PETUNJUK LATIHAN: Tuliskan kembali setiap baris dari semua entri di bawah ini tanpa mengubah satu huruf pun.

DATA YANG DIGUNAKAN:
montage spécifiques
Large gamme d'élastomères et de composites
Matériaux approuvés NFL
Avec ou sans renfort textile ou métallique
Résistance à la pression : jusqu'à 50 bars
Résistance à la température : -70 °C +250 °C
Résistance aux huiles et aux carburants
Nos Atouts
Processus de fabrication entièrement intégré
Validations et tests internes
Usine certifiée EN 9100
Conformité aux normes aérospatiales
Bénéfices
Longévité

PENYELESAIAN SOAL:
montage spécifiques
Large gamme d'élastomères et de composites
Matériaux approuvés NFL
Avec ou sans renfort textile ou métallique
Résistance à la pression : jusqu'à 50 bars
Résistance à la température : -70 °C +250 °C
Résistance aux huiles et aux carburants
Nos Atouts
Processus de fabrication entièrement intégré
Validations et tests internes
Usine certifiée EN 9100
Conformité aux normes aérospatiales
Bénéfices
Longévité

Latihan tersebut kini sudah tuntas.